18/02/2012 – Se o direito ao aborto não é tema para este governo…?

18 de fevereiro, 2012

(Folha de S.Paulo) O pedido de perdão do ministro Gilberto Carvalho à bancada evangélica nesta semana é exemplar de como a política e a obsessão pela hegemonia no Palácio do Planalto sufocam o bom debate.

Carvalho conversou com representantes de 74 deputados e oito senadores evangélicos. Foi pragmático.

“Realpolitik” em estado bruto. Afinal, sinais trocados indicavam que Dilma Rousseff poderia adotar políticas mais arrojadas sobre gays e aborto. O próprio ministro havia irritado os evangélicos dias antes falando em embate “ideológico”. Nenhum presidente dispensa quase cem votos no Congresso.

Perdão pedido, perdão concedido. Tudo resolvido dentro da lógica cristã. Menos para o país. O debate sobre a prática do aborto continua interditado. Mesmo após Dilma ter indicado a liberal Eleonora Menicucci para a Secretaria das Mulheres, o discurso do governo continua imutável: quem tem de tratar do assunto é a sociedade e o Congresso.

Evangélicos e católicos têm direito de ser contra a descriminalização do aborto. Dilma Rousseff também atua de maneira legítima ao agradar aos cristãos no processo eleitoral.

Mas o ponto não é esse. Se o governo da primeira presidente mulher não consegue debater abertamente o tema aborto, qual é a perspectiva? Nenhuma. A situação é desoladora. O aborto de risco é a quarta maior causa de mortes maternas no Brasil e a quinta maior razão de internações no SUS.

A política é cheia de situações improváveis. O republicano Richard Nixon reatou as relações entre os EUA e a China comunista. O operário de esquerda Lula ampliou no Brasil o mercado de consumo. Já no caso do aborto, jamais um presidente conservador abraçará a causa. Se Dilma mantiver sua atitude reducionista, ficará pedindo perdão aos evangélicos e circunscrevendo apenas à religião um problema que diz respeito à saúde pública do país.

Acesse em pdf: O perdão na política, por Fernando Rodrigues  (Folha de S.Paulo –  18/02/2012)

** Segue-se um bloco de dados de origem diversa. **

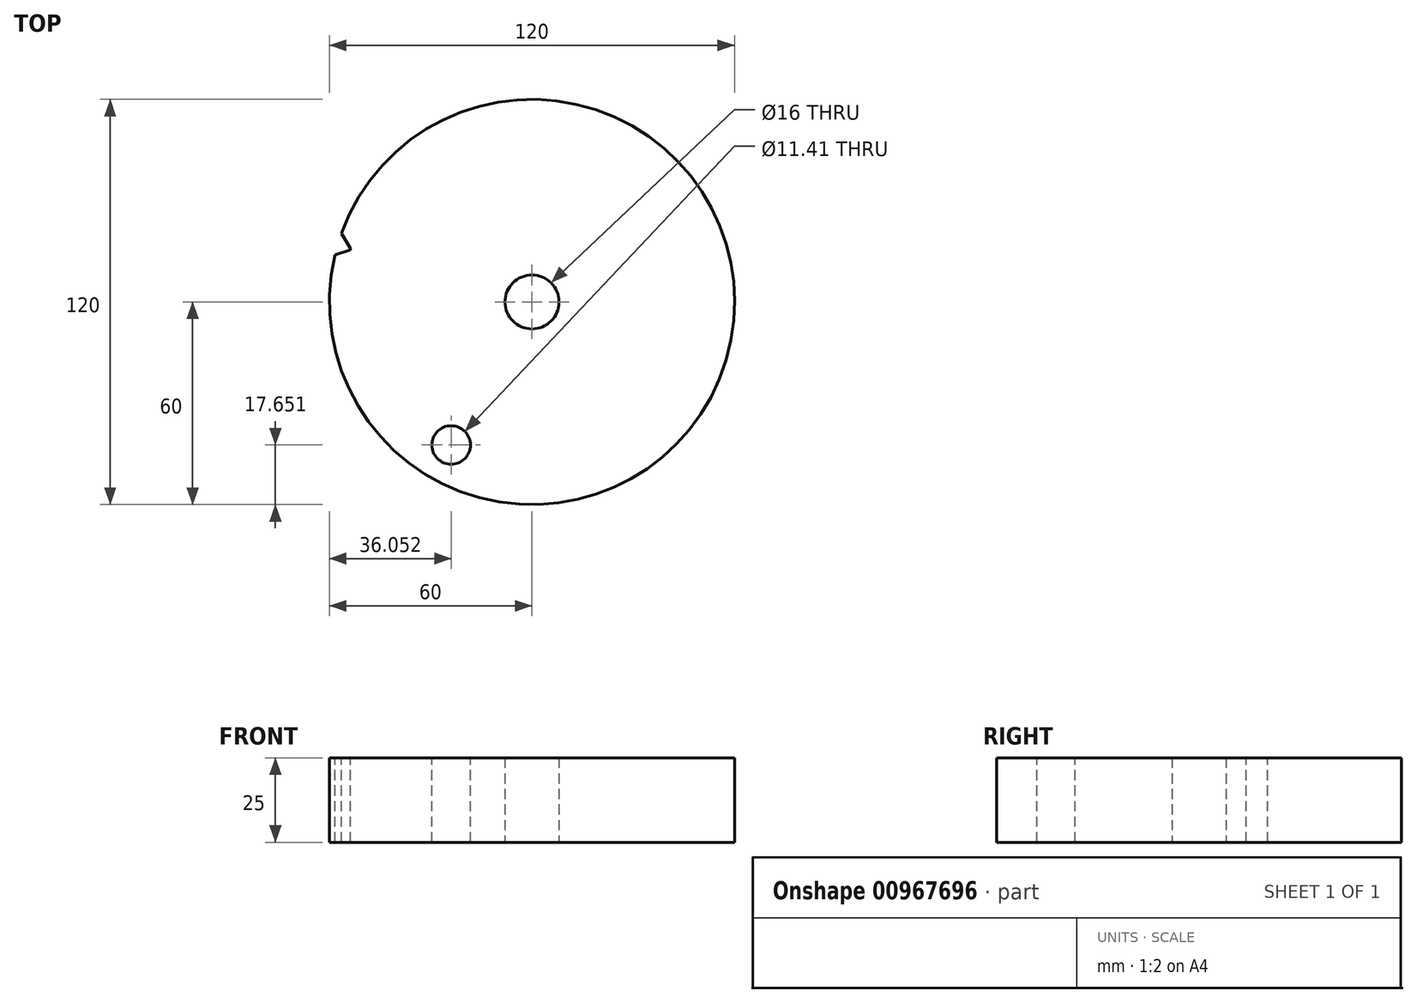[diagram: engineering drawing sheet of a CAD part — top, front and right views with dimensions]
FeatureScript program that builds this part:
annotation { "Feature Type Name" : "Feature", "Feature Type Description" : "" }
export const myFeature = defineFeature(function(context is Context, id is Id, definition is map)
    precondition{}
    {
        {
            var Q0;
            Q0=qCreatedBy(makeId("Top.planeOp"),FACE);
            var sketch = newSketch(context, id + "F0", { "sketchPlane" : qUnion([Q0])});
            skCircle(sketch, "E0", {"center": v(0, 0) * mm, "radius": 60 * mm});
            skCircle(sketch, "E1", {"center": v(0, 0) * mm, "radius": 8 * mm});
            skCircle(sketch, "E2", {"center": v(0, 0) * mm, "radius": 53 * mm});
            skLineSegment(sketch, "E3", {"start": v(1.28, 59.99) * mm, "end": v(4.37, 52.82) * mm});
            skLineSegment(sketch, "E4", {"start": v(4.37, 52.82) * mm, "end": v(8.6, 59.38) * mm});
            skSolve(sketch);
        }
        {
            var Q0;
            Q0 = qSketchRegion(id + "F0", true);
            var Q1;
            Q1=makeQuery(id+"F0.imprint","IMPRINT",FACE,{"disambiguationData":[TD([[makeQuery(id+"F0.imprint","IMPRINT",EDGE,{"derivedFrom":sQuery(id+"F0.wireOp",EDGE,"E1")}),-1.0]])]});
            extrude(context, id + "F1", {"entities" : qUnion([Q0, Q1]), "depth" : 25 * mm, "offsetDistance" : 25 * mm});
        }
        {
            var Q0;
            Q0=makeQuery(id+"F1.opExtrude","CAP_FACE",FACE,{"disambiguationData":[OSD([sQuery(id+"F0.wireOp",EDGE,"E0"),sQuery(id+"F0.wireOp",EDGE,"E1")])],"isStart":false});
            var sketch = newSketch(context, id + "F2", { "sketchPlane" : qUnion([Q0])});
            skCircle(sketch, "E5", {"center": v(-23.95, -42.35) * mm, "radius": 5.7 * mm});
            skSolve(sketch);
        }
        {
            var Q0;
            Q0 = qSketchRegion(id + "F2", true);
            extrude(context, id + "F3", {"entities" : qUnion([Q0]), "operationType" : NewBodyOperationType.REMOVE, "endBound" : BoundingType.THROUGH_ALL, "oppositeDirection" : true, "depth" : 25 * mm, "offsetDistance" : 25 * mm});
        }
        {
            var Q0;
            Q0=makeQuery(id+"F1.opExtrude","CAP_FACE",FACE,{"disambiguationData":[OSD([sQuery(id+"F0.wireOp",EDGE,"E0"),sQuery(id+"F0.wireOp",EDGE,"E1")])],"isStart":false});
            var sketch = newSketch(context, id + "F4", { "sketchPlane" : qUnion([Q0])});
            skLineSegment(sketch, "E6", {"start": v(-58.36, 13.92) * mm, "end": v(-54.01, 15.3) * mm});
            skLineSegment(sketch, "E7", {"start": v(-53.8, 15.9) * mm, "end": v(-56.44, 20.36) * mm});
            skPoint(sketch, "E8.visualSharp", {"position": v(-53.53, 15.46) * mm});
            skArc(sketch, "E8.filletArc", {"start": v(-54.01, 15.3) * mm, "mid": v(-53.76, 15.55) * mm, "end": v(-53.8, 15.9) * mm});
            skSolve(sketch);
        }
        {
            var Q0;
            {var subQ0=sQuery(id+"F4.wireOp",EDGE,"E6");Q0=makeQuery(id+"F4.imprint","IMPRINT",FACE,{"disambiguationData":[TD([[makeQuery(id+"F4.imprint","IMPRINT",EDGE,{"derivedFrom":subQ0}),1.0]])]});}
            extrude(context, id + "F5", {"entities" : qUnion([Q0]), "operationType" : NewBodyOperationType.REMOVE, "endBound" : BoundingType.THROUGH_ALL, "oppositeDirection" : true, "depth" : 25 * mm, "offsetDistance" : 25 * mm});
        }
    });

Leia também: Dilma e as mulheres, por Kennedy Alencar (Folha.com – 18/02/2012)

“Hoje, o governo alega que a discussão do aborto é problema da sociedade, na qual todos os segmentos devem ter direito de expressar suas opiniões, e do Congresso, onde tramitam propostas de ampliação da possibilidade de interrupção da gravidez. Esse argumento é pura enrolação. Desde o governo Lula, o Palácio do Planalto encontrou uma forma de comprar tempo e jogar o problema para o outro lado da praça dos Três Poderes.

Compreende-se que não seja a hora de Dilma travar essa batalha devido à absoluta falta de condições objetivas para uma vitória. Mas se espera que, em algum momento de sua Presidência, a primeira mulher a comandar o Brasil faça algo nesse sentido.

A nomeação de Eleonora Menicucci para a Secretaria Especial das Mulheres é um avanço tático, apesar de ela estar sob fogo cerrado neste momento e, portanto, tomar um cuidado inteligente com as palavras. Sua indicação foi um bom sinal para os defensores de políticas públicas voltadas para mulheres e LGBTs.

Temos um Estado laico. É dever desse Estado tratar a ampliação do direito ao aborto como uma questão de saúde pública porque ela envolve um interesse difuso da sociedade.

Os dados estão aí, como registrou Fernando Rodrigues numa excelente coluna na Folha no sábado de Carnaval (18/02). O chamado aborto de risco, aquele feito em condições inadequadas que ameaça tirar a vida da mulher, é a quarta maior causa de mortes maternas no país e a quinta razão para internações no SUS (Sistema Único de Saúde).

É correto que todas as religiões possam se manifestar livremente para persuadir mulheres a não abortar. Se houver uma mudança na legislação que amplie o direito à interrupção da gravidez, será preciso que a mulher ainda adote uma decisão individual, dolorosa, moral e, para muitos, religiosa. Tomada essa decisão, o SUS deve ampará-la.

Também é correto que todas as religiões se mobilizem para tentar evitar que o Congresso altere a lei. Faz parte do jogo democrático. Mas os verdadeiros líderes políticos devem tomar decisões impopulares e pouco compreendidas no seu tempo. Em 2010, Dilma se rendeu a um debate hipócrita, surpreendentemente estimulado por políticos supostamente iluministas. Tomara que surja a oportunidade de uma discussão em termos mais racionais. A presidente deve isso ao país e à sua própria biografia.”